Work to be completed >> Below are records. Return each one exactly as written.

--- START ---

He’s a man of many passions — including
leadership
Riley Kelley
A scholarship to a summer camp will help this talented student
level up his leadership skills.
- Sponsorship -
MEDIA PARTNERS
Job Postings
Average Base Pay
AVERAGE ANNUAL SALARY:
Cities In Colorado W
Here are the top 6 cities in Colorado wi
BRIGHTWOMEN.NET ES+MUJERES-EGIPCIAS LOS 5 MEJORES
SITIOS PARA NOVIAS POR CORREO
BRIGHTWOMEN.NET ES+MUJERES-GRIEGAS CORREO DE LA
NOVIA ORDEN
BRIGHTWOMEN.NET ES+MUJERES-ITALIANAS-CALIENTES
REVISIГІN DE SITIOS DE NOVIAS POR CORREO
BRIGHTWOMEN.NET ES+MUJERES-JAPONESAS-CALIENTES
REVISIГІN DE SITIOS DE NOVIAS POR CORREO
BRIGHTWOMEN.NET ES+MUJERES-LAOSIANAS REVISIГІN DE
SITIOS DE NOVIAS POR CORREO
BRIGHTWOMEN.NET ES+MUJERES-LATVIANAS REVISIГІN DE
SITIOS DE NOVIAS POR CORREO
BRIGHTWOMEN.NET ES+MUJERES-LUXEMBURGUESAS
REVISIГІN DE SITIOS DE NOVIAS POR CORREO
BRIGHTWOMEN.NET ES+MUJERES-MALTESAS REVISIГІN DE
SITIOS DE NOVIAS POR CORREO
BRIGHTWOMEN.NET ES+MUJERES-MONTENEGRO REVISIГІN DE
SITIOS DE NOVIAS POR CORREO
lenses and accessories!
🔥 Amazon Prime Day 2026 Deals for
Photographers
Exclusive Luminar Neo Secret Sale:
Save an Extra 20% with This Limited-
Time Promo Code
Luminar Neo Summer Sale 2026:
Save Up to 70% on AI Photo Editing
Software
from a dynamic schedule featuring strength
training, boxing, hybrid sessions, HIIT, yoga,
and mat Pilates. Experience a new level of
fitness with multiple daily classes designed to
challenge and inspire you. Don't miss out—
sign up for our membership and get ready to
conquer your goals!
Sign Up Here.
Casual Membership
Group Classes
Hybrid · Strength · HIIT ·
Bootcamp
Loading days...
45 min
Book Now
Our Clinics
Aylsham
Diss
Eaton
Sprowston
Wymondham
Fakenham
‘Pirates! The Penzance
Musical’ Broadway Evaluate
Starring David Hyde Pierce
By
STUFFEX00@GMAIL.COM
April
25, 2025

--- END ---

Response below >>
He’s a man of many passions — including
leadership
Riley Kelley
A scholarship to a summer camp will help this talented student
level up his leadership skills.
- Sponsorship -
MEDIA PARTNERS
Job Postings
Average Base Pay
AVERAGE ANNUAL SALARY:
Cities In Colorado W
Here are the top 6 cities in Colorado wi
BRIGHTWOMEN.NET ES+MUJERES-EGIPCIAS LOS 5 MEJORES
SITIOS PARA NOVIAS POR CORREO
BRIGHTWOMEN.NET ES+MUJERES-GRIEGAS CORREO DE LA
NOVIA ORDEN
BRIGHTWOMEN.NET ES+MUJERES-ITALIANAS-CALIENTES
REVISIГІN DE SITIOS DE NOVIAS POR CORREO
BRIGHTWOMEN.NET ES+MUJERES-JAPONESAS-CALIENTES
REVISIГІN DE SITIOS DE NOVIAS POR CORREO
BRIGHTWOMEN.NET ES+MUJERES-LAOSIANAS REVISIГІN DE
SITIOS DE NOVIAS POR CORREO
BRIGHTWOMEN.NET ES+MUJERES-LATVIANAS REVISIГІN DE
SITIOS DE NOVIAS POR CORREO
BRIGHTWOMEN.NET ES+MUJERES-LUXEMBURGUESAS
REVISIГІN DE SITIOS DE NOVIAS POR CORREO
BRIGHTWOMEN.NET ES+MUJERES-MALTESAS REVISIГІN DE
SITIOS DE NOVIAS POR CORREO
BRIGHTWOMEN.NET ES+MUJERES-MONTENEGRO REVISIГІN DE
SITIOS DE NOVIAS POR CORREO
lenses and accessories!
🔥 Amazon Prime Day 2026 Deals for
Photographers
Exclusive Luminar Neo Secret Sale:
Save an Extra 20% with This Limited-
Time Promo Code
Luminar Neo Summer Sale 2026:
Save Up to 70% on AI Photo Editing
Software
from a dynamic schedule featuring strength
training, boxing, hybrid sessions, HIIT, yoga,
and mat Pilates. Experience a new level of
fitness with multiple daily classes designed to
challenge and inspire you. Don't miss out—
sign up for our membership and get ready to
conquer your goals!
Sign Up Here.
Casual Membership
Group Classes
Hybrid · Strength · HIIT ·
Bootcamp
Loading days...
45 min
Book Now
Our Clinics
Aylsham
Diss
Eaton
Sprowston
Wymondham
Fakenham
‘Pirates! The Penzance
Musical’ Broadway Evaluate
Starring David Hyde Pierce
By
STUFFEX00@GMAIL.COM
April
25, 2025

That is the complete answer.